States recovering from the collapse of the housing market came charging up in the population growth rankings: Nevada, which had one of the highest foreclosure rates in the country during the recession, moved from seventh to second by percentage increase, while Florida and Arizona also moved up in the top 10 list. Idaho and South Carolina joined the top 10, while South Dakota and Hawaii dropped off.
Brooking Institution demographer William Frey called the shifts a comeback for the Sun Belt areas of the South and West that grew rapidly in the mid-2000s only to see housing prices collapse and growth stop during the recession.
“Three of the Sun Belt’s biggest boom-then-bust states—Florida, Nevada and Arizona—appear to be especially rebounding in 2013-2014,” Frey wrote in a blog post last month. He noted that Florida passing New York to become the third most populous state, after California and Texas, “symbolizes the completion of more than a half-century of Snow Belt to Sun Belt population shifts.”
Meanwhile Alaska, which last April projected adding almost 8,000 people to its oil-based economy, instead experienced a puzzling drop of 527 people. The state had not lost population since 1988.
“We weren’t expecting that,’’ said David Howell, a demographer for the Alaska Department of Labor and Workforce Development, adding that it appeared the expected number of people had not moved into the state to balance the number moving out.
“We have a very transient population. About 40,000 people move in and out on an annual basis,” Howell said. “It appears we got the normal number of people moving out, but we didn’t get as much in-migration as years past.”
The recent drop in oil prices does not explain the change, Howell said. Prices were still high, near $100 a barrel, in the middle of the year when the loss was recorded.
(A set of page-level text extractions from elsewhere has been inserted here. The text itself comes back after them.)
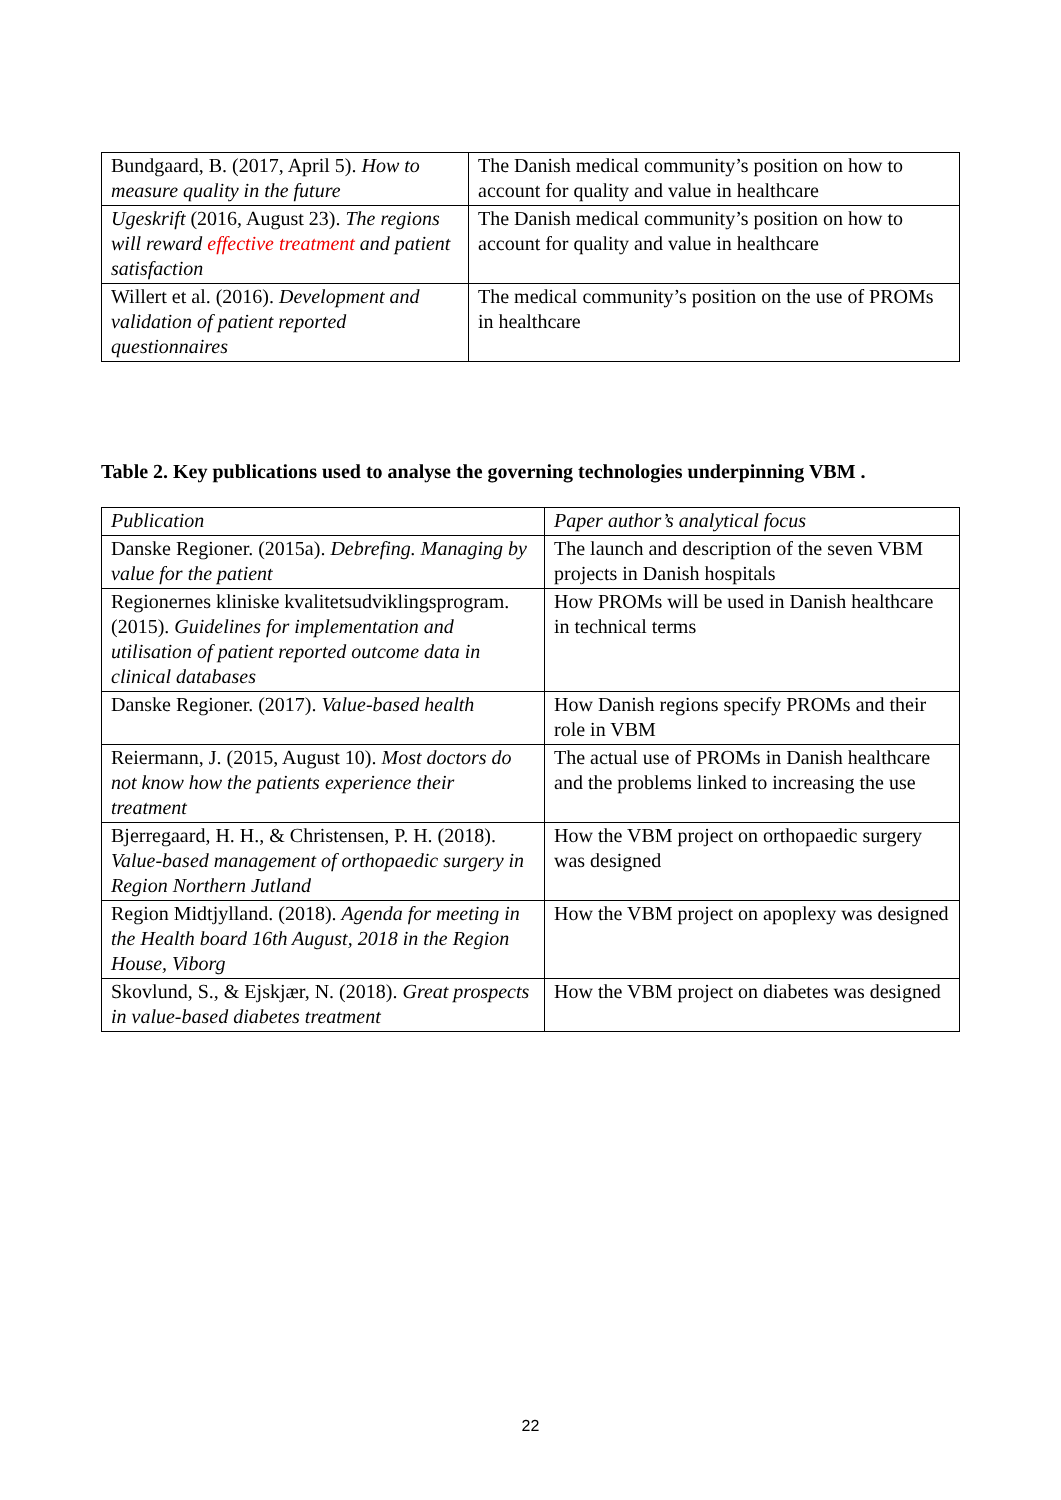| Bundgaard, B. (2017, April 5). How to measure quality in the future | The Danish medical community’s position on how to account for quality and value in healthcare |
| Ugeskrift (2016, August 23). The regions will reward effective treatment and patient satisfaction | The Danish medical community’s position on how to account for quality and value in healthcare |
| Willert et al. (2016). Development and validation of patient reported questionnaires | The medical community’s position on the use of PROMs in healthcare |
Table 2. Key publications used to analyse the governing technologies underpinning VBM .
| Publication | Paper author’s analytical focus |
| --- | --- |
| Danske Regioner. (2015a). Debrefing. Managing by value for the patient | The launch and description of the seven VBM projects in Danish hospitals |
| Regionernes kliniske kvalitetsudviklingsprogram. (2015). Guidelines for implementation and utilisation of patient reported outcome data in clinical databases | How PROMs will be used in Danish healthcare in technical terms |
| Danske Regioner. (2017). Value-based health | How Danish regions specify PROMs and their role in VBM |
| Reiermann, J. (2015, August 10). Most doctors do not know how the patients experience their treatment | The actual use of PROMs in Danish healthcare and the problems linked to increasing the use |
| Bjerregaard, H. H., & Christensen, P. H. (2018). Value-based management of orthopaedic surgery in Region Northern Jutland | How the VBM project on orthopaedic surgery was designed |
| Region Midtjylland. (2018). Agenda for meeting in the Health board 16th August, 2018 in the Region House, Viborg | How the VBM project on apoplexy was designed |
| Skovlund, S., & Ejskjær, N. (2018). Great prospects in value-based diabetes treatment | How the VBM project on diabetes was designed |
22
Immigration in all four regions, after rising briskly in previous years, showed almost no gains last year, at a time when at mid-year Mexican immigration was slowing, border security was being tightened and the surge of Central American children at the border was just starting to be addressed.
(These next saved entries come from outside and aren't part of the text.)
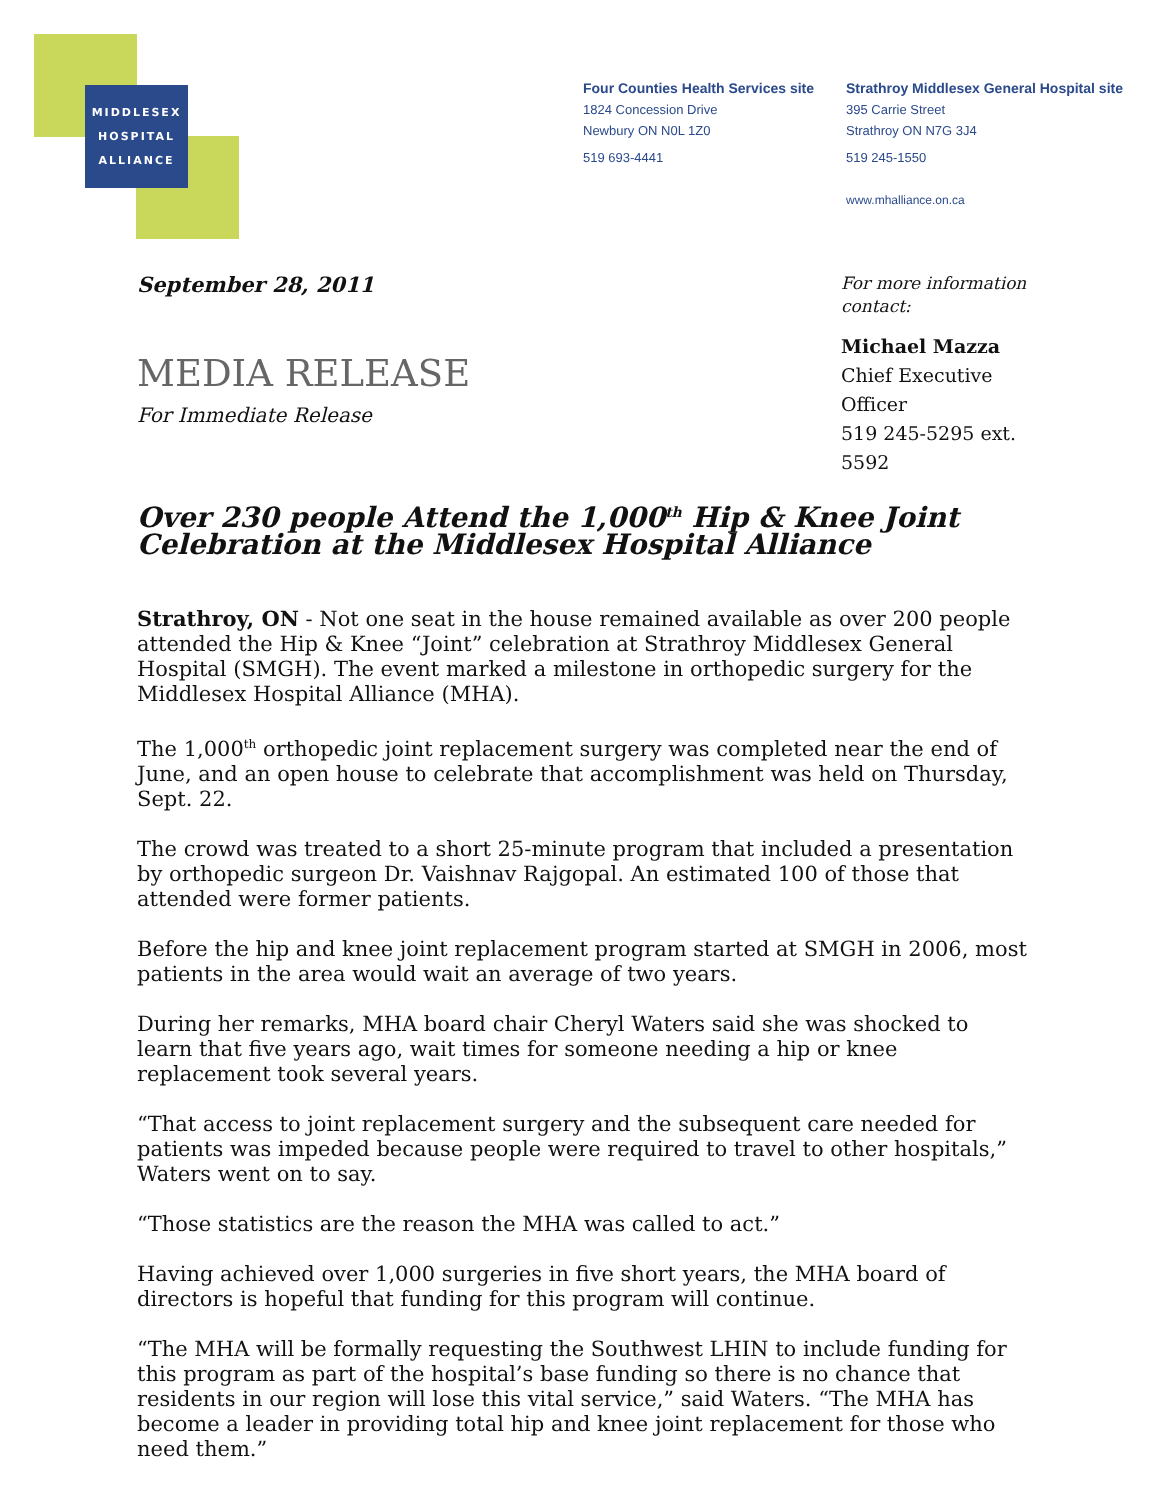MIDDLESEX
HOSPITAL
ALLIANCE
Four Counties Health Services site
1824 Concession Drive
Newbury ON N0L 1Z0
519 693-4441
Strathroy Middlesex General Hospital site
395 Carrie Street
Strathroy ON N7G 3J4
519 245-1550
www.mhalliance.on.ca
September 28, 2011
MEDIA RELEASE
For Immediate Release
For more information contact:
Michael Mazza
Chief Executive Officer
519 245-5295 ext. 5592
Over 230 people Attend the 1,000<sup>th</sup> Hip & Knee Joint Celebration at the Middlesex Hospital Alliance
Strathroy, ON - Not one seat in the house remained available as over 200 people attended the Hip & Knee “Joint” celebration at Strathroy Middlesex General Hospital (SMGH). The event marked a milestone in orthopedic surgery for the Middlesex Hospital Alliance (MHA).
The 1,000<sup>th</sup> orthopedic joint replacement surgery was completed near the end of June, and an open house to celebrate that accomplishment was held on Thursday, Sept. 22.
The crowd was treated to a short 25-minute program that included a presentation by orthopedic surgeon Dr. Vaishnav Rajgopal. An estimated 100 of those that attended were former patients.
Before the hip and knee joint replacement program started at SMGH in 2006, most patients in the area would wait an average of two years.
During her remarks, MHA board chair Cheryl Waters said she was shocked to learn that five years ago, wait times for someone needing a hip or knee replacement took several years.
“That access to joint replacement surgery and the subsequent care needed for patients was impeded because people were required to travel to other hospitals,” Waters went on to say.
“Those statistics are the reason the MHA was called to act.”
Having achieved over 1,000 surgeries in five short years, the MHA board of directors is hopeful that funding for this program will continue.
“The MHA will be formally requesting the Southwest LHIN to include funding for this program as part of the hospital’s base funding so there is no chance that residents in our region will lose this vital service,” said Waters. “The MHA has become a leader in providing total hip and knee joint replacement for those who need them.”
Some of the larger drops were in North Carolina and Hawaii, where immigration has decreased for two years straight, despite a large increase in the early part of the decade.
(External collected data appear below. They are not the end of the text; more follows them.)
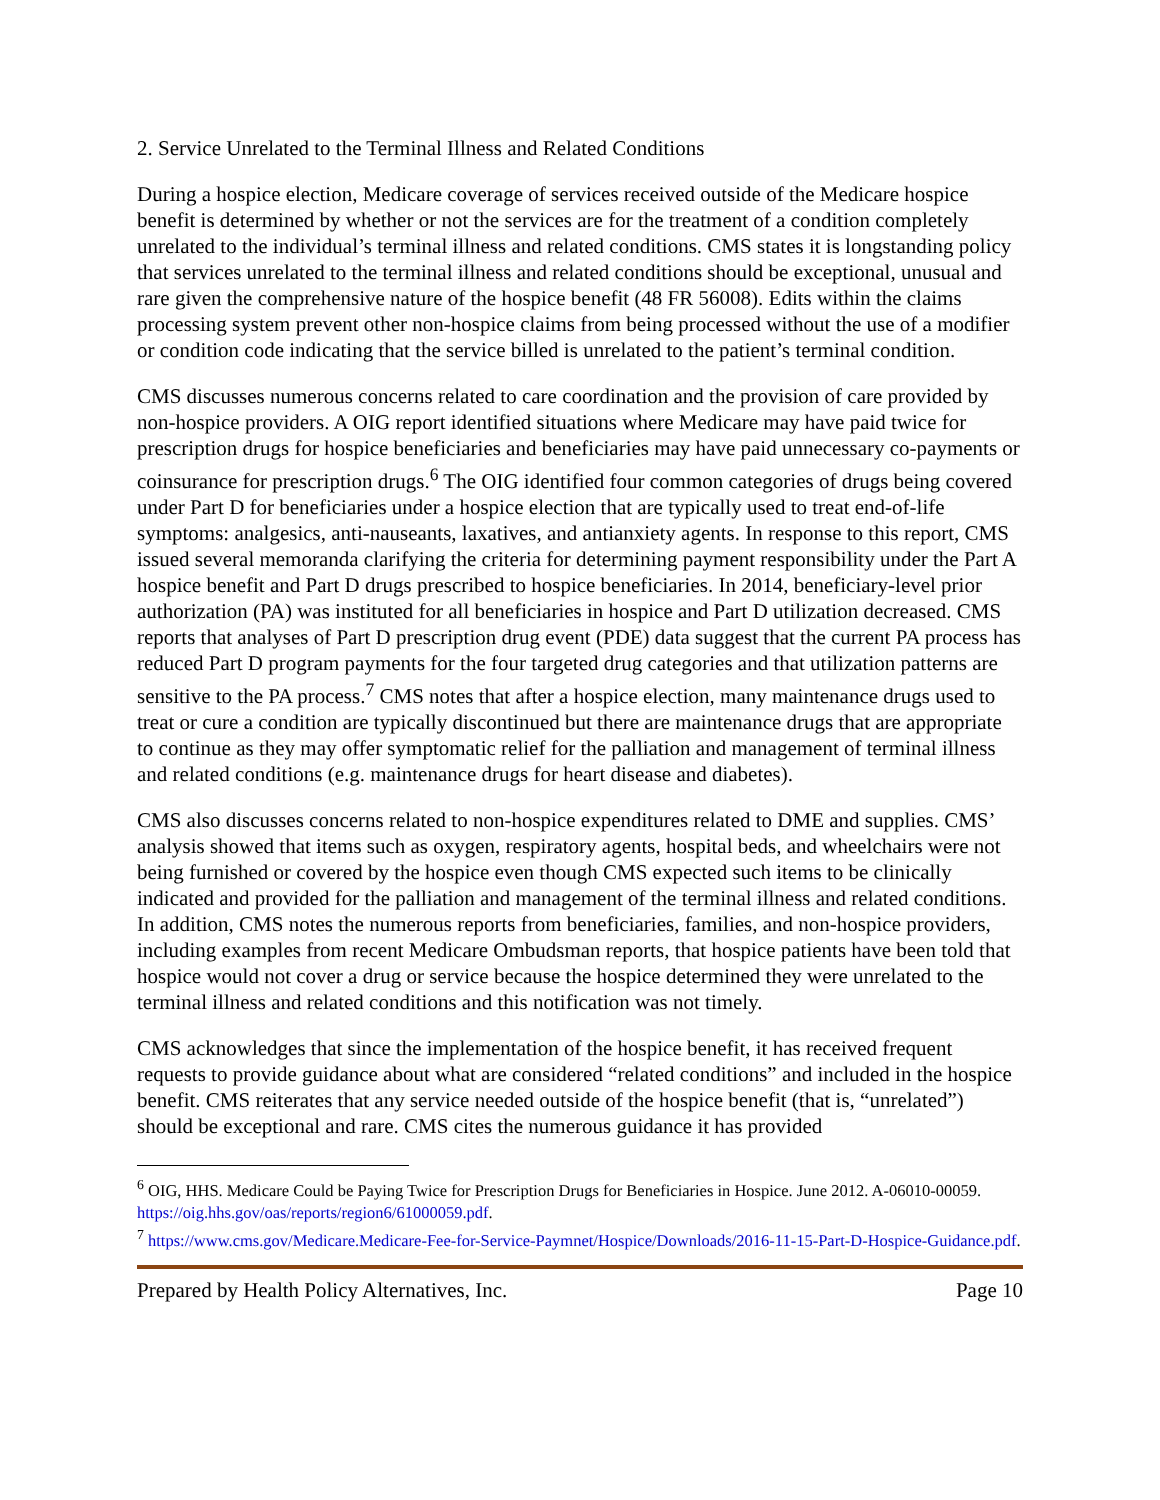2. Service Unrelated to the Terminal Illness and Related Conditions
During a hospice election, Medicare coverage of services received outside of the Medicare hospice benefit is determined by whether or not the services are for the treatment of a condition completely unrelated to the individual’s terminal illness and related conditions. CMS states it is longstanding policy that services unrelated to the terminal illness and related conditions should be exceptional, unusual and rare given the comprehensive nature of the hospice benefit (48 FR 56008). Edits within the claims processing system prevent other non-hospice claims from being processed without the use of a modifier or condition code indicating that the service billed is unrelated to the patient’s terminal condition.
CMS discusses numerous concerns related to care coordination and the provision of care provided by non-hospice providers. A OIG report identified situations where Medicare may have paid twice for prescription drugs for hospice beneficiaries and beneficiaries may have paid unnecessary co-payments or coinsurance for prescription drugs.<sup>6</sup> The OIG identified four common categories of drugs being covered under Part D for beneficiaries under a hospice election that are typically used to treat end-of-life symptoms: analgesics, anti-nauseants, laxatives, and antianxiety agents. In response to this report, CMS issued several memoranda clarifying the criteria for determining payment responsibility under the Part A hospice benefit and Part D drugs prescribed to hospice beneficiaries. In 2014, beneficiary-level prior authorization (PA) was instituted for all beneficiaries in hospice and Part D utilization decreased. CMS reports that analyses of Part D prescription drug event (PDE) data suggest that the current PA process has reduced Part D program payments for the four targeted drug categories and that utilization patterns are sensitive to the PA process.<sup>7</sup> CMS notes that after a hospice election, many maintenance drugs used to treat or cure a condition are typically discontinued but there are maintenance drugs that are appropriate to continue as they may offer symptomatic relief for the palliation and management of terminal illness and related conditions (e.g. maintenance drugs for heart disease and diabetes).
CMS also discusses concerns related to non-hospice expenditures related to DME and supplies. CMS’ analysis showed that items such as oxygen, respiratory agents, hospital beds, and wheelchairs were not being furnished or covered by the hospice even though CMS expected such items to be clinically indicated and provided for the palliation and management of the terminal illness and related conditions. In addition, CMS notes the numerous reports from beneficiaries, families, and non-hospice providers, including examples from recent Medicare Ombudsman reports, that hospice patients have been told that hospice would not cover a drug or service because the hospice determined they were unrelated to the terminal illness and related conditions and this notification was not timely.
CMS acknowledges that since the implementation of the hospice benefit, it has received frequent requests to provide guidance about what are considered “related conditions” and included in the hospice benefit. CMS reiterates that any service needed outside of the hospice benefit (that is, “unrelated”) should be exceptional and rare. CMS cites the numerous guidance it has provided
<sup>6</sup> OIG, HHS. Medicare Could be Paying Twice for Prescription Drugs for Beneficiaries in Hospice. June 2012. A-06010-00059. https://oig.hhs.gov/oas/reports/region6/61000059.pdf.
<sup>7</sup> https://www.cms.gov/Medicare.Medicare-Fee-for-Service-Paymnet/Hospice/Downloads/2016-11-15-Part-D-Hospice-Guidance.pdf.
Prepared by Health Policy Alternatives, Inc. Page 10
Immigration has slowed or reversed population losses in the nation’s heartland, and fueled growth in Sun Belt, Pacific Northwest, and Mountain states over the last 20 years, according to a report last month by the Pew Immigration and the States Project. Last year, the number of new immigrants remained steady at about a million, after increasing by about 40,000 a year earlier.
Some have seen a recent decline in Mexican immigration and even a possible shift toward returning home, because of soft demand for labor and tightened border security. A recent Pew Hispanic Center report found the population of unauthorized immigrants was down in 14 states where Mexican immigrants are concentrated.
But the census sees immigration continuing to rise in the long term, eventually becoming the primary driver of population growth, in projections published last year.
Future waves of immigration will be smaller, said Thomas Mesenbourg, an adviser to the Census Bureau, but they will have a greater effect as baby boomers start to die off.
“This projected milestone reflects the mix of our nation's declining fertility rates, the aging of the baby boomer population and continued immigration,” Mesenbourg wrote.
Murdock, the Texas demographer, said the growth of Hispanics will continue to dominate population changes even if immigration wanes, because so many are already here and having more children than other groups.
Minorities are approaching 85 percent of the children in the state’s major cities, and most of the births now driving population increases are Hispanic.
“That’s not just the story of Texas, that’s the story of the United States,” he said.